> _Document excerpt_
Good morning and welcome to Summit Up, the world’s only daily column with junk in its trunk.
That’d be the trunk of our two-wheel-drive beast of a car, and said junk is 120 pounds of sand.
You see, this is our first time experiencing the winter wonderland that is Summit County. And while that brings a ton of perks, it also means we are dealing with the learning curve of driving with the white stuff on the roads.
Don’t get us wrong. Our home in the Midwest got snow, but the blanket of powder that covers the roads here even after plowing just wasn’t something we had to worry about. We here at Summit Up can claim to be experts on many subjects, but road maintenance is not one of them, so we hesitate to be critical of Colorado’s snow removal methodologies.
Still, we can’t help but wonder a little what the difference could be between clearing away mountain snow and Midwest snow. Such speculation comes most readily when we’re driving on I-70 to work at the Temple of Public Enlightenment known as the Summit Daily’s offices ” at between 30 and 40 miles per hour, praying that the cars ahead of us have made deep enough tracks for us to follow along.

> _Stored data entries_
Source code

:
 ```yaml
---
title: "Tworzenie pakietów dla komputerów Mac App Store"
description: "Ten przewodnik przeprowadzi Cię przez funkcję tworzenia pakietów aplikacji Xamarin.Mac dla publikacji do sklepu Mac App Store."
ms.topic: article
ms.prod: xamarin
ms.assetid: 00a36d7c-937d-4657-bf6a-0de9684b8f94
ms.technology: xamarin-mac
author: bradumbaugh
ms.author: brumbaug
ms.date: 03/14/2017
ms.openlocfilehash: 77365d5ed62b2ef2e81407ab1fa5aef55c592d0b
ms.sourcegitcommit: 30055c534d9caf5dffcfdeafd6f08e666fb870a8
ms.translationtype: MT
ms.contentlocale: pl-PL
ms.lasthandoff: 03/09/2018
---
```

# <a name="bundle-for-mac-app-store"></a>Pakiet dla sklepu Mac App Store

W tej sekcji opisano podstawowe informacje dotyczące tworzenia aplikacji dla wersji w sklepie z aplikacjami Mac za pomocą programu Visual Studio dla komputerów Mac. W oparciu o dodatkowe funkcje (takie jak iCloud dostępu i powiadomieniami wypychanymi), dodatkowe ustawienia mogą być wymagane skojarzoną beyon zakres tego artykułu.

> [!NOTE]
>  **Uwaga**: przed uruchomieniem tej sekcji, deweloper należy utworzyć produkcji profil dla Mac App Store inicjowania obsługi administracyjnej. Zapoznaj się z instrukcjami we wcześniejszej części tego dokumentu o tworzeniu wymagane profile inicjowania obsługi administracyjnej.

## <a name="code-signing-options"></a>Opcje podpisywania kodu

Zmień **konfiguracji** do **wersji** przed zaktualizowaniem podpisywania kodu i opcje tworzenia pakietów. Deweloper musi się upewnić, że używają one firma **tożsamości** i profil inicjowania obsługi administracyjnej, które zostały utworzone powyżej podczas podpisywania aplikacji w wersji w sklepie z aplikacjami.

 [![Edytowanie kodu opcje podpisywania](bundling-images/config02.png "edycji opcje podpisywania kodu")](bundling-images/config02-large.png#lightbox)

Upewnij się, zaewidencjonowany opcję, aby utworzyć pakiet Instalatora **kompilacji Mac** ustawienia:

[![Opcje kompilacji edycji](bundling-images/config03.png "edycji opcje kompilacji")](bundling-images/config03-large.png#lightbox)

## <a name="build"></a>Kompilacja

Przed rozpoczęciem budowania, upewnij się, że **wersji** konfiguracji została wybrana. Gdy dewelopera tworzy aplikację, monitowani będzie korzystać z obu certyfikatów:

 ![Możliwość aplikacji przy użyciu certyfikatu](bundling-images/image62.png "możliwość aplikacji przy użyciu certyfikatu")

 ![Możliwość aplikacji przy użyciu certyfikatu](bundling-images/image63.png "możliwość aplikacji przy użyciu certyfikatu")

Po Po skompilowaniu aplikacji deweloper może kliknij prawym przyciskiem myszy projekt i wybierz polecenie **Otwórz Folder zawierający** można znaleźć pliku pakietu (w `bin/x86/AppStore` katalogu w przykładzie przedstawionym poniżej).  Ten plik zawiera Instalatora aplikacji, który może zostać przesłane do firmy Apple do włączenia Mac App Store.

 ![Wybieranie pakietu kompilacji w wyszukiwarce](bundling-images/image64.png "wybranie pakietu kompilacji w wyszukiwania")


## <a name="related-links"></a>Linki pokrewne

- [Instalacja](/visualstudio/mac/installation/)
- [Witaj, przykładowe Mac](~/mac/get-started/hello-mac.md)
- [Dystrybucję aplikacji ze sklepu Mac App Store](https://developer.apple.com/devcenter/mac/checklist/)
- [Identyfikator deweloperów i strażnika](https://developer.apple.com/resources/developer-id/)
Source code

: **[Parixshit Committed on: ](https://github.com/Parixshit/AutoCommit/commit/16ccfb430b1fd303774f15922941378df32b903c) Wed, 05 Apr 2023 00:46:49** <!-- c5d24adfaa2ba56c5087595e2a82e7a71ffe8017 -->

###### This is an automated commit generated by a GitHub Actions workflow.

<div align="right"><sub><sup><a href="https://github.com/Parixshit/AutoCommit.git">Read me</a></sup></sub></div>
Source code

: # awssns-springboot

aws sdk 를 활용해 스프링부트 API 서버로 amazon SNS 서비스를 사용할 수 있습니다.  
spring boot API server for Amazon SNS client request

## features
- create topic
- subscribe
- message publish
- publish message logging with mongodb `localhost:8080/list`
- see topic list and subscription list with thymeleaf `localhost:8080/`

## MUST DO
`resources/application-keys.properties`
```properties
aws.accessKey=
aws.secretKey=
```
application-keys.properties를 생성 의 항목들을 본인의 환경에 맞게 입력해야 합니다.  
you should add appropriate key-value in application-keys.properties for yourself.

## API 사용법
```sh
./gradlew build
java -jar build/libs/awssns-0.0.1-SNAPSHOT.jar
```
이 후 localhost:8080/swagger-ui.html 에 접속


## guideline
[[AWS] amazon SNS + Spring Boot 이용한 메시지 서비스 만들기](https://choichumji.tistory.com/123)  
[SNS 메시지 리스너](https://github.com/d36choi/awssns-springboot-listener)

> _Task A_
According to the Summit Up column, what is in the trunk of the writers' car, and how much of it is there?
> _Task B_
Explain why the Summit Up column hesitates to criticize Colorado's snow removal methods.

> _Exercise response A_
The trunk holds 120 pounds of sand.

> _Exercise response B_
The writers say they can claim to be experts on many subjects, but road maintenance is not one of them. That is why they hesitate to be critical of Colorado's snow removal methodologies.